## Information supplied
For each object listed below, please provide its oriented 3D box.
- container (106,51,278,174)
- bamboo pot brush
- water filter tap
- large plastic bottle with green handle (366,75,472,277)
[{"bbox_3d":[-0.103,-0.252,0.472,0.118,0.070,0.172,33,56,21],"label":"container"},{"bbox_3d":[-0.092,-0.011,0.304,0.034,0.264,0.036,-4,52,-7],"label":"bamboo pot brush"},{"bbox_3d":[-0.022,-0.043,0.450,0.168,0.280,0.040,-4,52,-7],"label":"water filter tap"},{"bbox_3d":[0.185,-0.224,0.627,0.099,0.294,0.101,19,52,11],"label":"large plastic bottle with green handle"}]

--

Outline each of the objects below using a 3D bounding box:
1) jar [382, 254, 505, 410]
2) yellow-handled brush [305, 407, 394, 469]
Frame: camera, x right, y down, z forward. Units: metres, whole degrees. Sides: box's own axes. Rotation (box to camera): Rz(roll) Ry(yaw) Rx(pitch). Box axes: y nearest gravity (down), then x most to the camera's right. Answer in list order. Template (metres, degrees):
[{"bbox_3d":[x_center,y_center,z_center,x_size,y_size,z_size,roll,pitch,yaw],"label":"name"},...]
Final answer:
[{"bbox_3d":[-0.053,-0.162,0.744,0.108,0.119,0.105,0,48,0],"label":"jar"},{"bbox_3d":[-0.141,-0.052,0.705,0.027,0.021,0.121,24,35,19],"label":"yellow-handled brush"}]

## Requirement
Everything above from the line with "For each object" to the line with "- water filter tap", both included, must be repeated exactly, and nothing outside that range.

## Answer to this task
For each object listed below, please provide its oriented 3D box.
- container (106,51,278,174)
- bamboo pot brush
- water filter tap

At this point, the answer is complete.